Advocates for the poor, moreover, argue that the Ways & Means committee proposal will accentuate the downward pressure on pay of all low-income workers. Even at the minimum wage, Washington's Economic Policy Institute estimates that the influx of welfare workers into jobs will depress pay by at least 11% for those already at the bottom rung. Wages will fall even more, these experts say, as states start subsidizing more private-sector jobs. Oregon has already reduced its welfare caseload by 40% in the past two years, in part by subsidizing $5.50 of the $6.32-an-hour average pay for 2,700 workers in hundreds of companies around the state. Eventually, say critics, such discounting will force nonwelfare workers to accept artificially low pay.
Inclusion of Food Stamps alone would allow every state but Mississippi to pay off the 20-hour workweek at the minimum wage, according to the Health & Human Services Dept. But it acknowledges--and other policy experts agree--that far more states will fall short for the 30-hour week required in five years. As many as 20 states, including Florida, Missouri, and Texas won't be able to meet the tab, HHS reckons.
STRAPPED. That growing gap will widen as states move to shift 50% of their welfare caseloads into workfare by 2002, as mandated by the reform legislation. They can satisfy the requirement by finding private-sector jobs for recipients. So far, though, private companies have been slow to absorb welfare workers. So cities and states must satisfy the work requirement by creating and funding most jobs themselves: New York City, for example, says it has put 145,000 welfare recipients to work since March, 1995, cleaning up city parks or helping sanitation crews. Los Angeles County has enrolled 80,000 in a similar program.
Most states say adding Medicaid and other benefits to the workfare wage calculation lets them underwrite training and child-care programs, rather than having to pour more cash into TANF payments. Ultimately, they argue, those programs will lift recipients into better jobs. In Lyndonville, Vt., Candy DeGreenia, a 29-year-old mother of three, kept her $667 monthly benefit and won state grants for books and child care while she finished a college degree in social work. Now, DeGreenia works for $10.30 an hour, plus benefits, at a nonprofit agency that assists the poor in finding low-income housing. "There is no way I was going to stay on state aid," says DeGreenia. "I wanted more for my kids."
Some conservatives say that punitively low pay can bring similarly successful results. Lower wages, they argue, will encourage workfare participants to get off the dole in search of better pay. New York officials, in fact, brag about the 22% decline in the city's welfare rolls over the past two years--with no apparent increase in homelessness or crime--as evidence that its rigid workfare programs induce people to seek more elsewhere.

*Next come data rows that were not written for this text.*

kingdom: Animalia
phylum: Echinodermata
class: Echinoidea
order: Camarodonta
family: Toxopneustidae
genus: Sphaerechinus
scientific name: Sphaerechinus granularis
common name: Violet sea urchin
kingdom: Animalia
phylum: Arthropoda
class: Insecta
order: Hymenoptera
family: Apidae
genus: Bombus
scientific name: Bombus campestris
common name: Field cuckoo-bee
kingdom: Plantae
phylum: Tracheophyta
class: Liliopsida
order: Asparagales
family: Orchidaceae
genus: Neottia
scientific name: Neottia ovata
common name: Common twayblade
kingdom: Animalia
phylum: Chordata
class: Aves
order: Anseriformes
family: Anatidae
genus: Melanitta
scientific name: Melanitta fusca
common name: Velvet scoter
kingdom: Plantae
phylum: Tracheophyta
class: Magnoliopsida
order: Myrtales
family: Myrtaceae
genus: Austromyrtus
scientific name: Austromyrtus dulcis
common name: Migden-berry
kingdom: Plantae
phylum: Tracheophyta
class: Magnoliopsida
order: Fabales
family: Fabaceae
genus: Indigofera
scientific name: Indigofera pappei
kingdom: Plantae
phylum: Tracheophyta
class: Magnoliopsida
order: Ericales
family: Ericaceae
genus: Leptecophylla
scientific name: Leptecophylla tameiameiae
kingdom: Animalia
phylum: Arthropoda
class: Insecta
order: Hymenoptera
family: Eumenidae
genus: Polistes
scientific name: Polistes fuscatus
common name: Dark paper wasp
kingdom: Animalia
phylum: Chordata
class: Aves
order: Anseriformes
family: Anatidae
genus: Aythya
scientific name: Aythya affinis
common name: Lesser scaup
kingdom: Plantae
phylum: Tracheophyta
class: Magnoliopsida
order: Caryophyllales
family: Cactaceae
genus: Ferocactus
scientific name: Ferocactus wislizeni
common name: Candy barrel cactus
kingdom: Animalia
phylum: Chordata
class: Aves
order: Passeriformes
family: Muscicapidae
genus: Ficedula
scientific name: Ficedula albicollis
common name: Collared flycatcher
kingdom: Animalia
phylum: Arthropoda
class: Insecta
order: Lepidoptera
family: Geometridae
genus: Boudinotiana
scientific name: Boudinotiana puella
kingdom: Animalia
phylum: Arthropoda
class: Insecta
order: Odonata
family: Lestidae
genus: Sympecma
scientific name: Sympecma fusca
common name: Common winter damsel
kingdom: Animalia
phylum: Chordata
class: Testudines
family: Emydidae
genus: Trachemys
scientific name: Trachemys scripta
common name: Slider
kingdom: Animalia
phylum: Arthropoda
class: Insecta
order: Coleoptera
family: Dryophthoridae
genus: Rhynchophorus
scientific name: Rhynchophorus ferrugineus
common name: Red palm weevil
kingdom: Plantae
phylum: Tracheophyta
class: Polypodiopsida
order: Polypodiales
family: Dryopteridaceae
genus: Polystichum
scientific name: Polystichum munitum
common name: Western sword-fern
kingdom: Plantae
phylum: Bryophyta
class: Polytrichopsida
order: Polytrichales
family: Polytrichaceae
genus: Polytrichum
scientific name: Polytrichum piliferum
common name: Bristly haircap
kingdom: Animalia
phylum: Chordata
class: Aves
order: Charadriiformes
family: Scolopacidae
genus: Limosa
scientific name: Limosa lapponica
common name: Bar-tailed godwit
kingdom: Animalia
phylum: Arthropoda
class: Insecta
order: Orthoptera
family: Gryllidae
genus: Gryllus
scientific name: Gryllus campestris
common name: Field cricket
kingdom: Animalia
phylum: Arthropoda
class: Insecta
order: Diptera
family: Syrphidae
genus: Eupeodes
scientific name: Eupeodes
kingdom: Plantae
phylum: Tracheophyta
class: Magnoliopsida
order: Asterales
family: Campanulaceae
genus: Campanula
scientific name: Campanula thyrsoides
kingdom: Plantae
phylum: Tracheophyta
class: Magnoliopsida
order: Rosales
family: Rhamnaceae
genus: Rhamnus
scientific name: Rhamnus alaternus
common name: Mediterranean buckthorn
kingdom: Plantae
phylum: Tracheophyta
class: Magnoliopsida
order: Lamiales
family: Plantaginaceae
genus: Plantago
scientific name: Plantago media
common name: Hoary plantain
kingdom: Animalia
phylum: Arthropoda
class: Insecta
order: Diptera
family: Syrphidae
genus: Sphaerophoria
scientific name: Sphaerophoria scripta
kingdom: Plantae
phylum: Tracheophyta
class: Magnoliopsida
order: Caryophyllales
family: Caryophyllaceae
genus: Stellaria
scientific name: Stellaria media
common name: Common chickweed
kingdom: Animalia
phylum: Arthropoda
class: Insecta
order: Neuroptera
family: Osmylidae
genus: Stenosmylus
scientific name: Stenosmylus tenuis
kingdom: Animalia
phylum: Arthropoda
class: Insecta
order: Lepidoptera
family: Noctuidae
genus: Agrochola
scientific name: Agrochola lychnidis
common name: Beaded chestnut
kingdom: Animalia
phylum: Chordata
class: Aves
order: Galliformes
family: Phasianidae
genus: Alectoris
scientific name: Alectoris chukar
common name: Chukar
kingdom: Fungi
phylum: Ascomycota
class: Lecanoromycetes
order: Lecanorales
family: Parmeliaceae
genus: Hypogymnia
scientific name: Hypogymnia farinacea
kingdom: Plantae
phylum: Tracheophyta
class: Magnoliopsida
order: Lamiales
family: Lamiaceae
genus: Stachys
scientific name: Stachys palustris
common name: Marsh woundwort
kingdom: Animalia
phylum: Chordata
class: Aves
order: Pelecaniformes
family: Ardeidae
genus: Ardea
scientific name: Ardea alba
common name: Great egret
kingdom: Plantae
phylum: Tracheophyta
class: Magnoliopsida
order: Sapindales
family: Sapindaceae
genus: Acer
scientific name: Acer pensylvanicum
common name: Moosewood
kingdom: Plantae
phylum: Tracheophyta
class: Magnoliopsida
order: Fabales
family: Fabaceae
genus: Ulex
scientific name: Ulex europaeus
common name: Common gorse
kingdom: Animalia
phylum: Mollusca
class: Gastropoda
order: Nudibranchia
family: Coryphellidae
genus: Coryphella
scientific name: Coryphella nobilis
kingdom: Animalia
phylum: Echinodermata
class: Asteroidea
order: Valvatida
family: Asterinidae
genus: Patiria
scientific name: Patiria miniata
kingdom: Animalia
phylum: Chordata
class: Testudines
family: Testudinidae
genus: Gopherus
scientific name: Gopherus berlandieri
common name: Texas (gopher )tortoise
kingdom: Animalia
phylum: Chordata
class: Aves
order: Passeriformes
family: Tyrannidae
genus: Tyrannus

Critics of draconian change, though, worry that low pay will only trap workfare participants in a poverty cycle no less vicious then the old welfare system. In New York, "not many people go on to private-sector jobs," says Juan Galan of the Association of Community Organizations for Reform Now, which is trying to organize workfare participants into a union. The more benefits that get counted as part of their wage, advocates say, the greater disadvantage workfare people will suffer vis-a-vis other low-wage employees, many of whom receive Food Stamps and Medicaid in addition to their minimum pay. That's why the poor may yet bear the brunt of Congress' unfinished welfare business.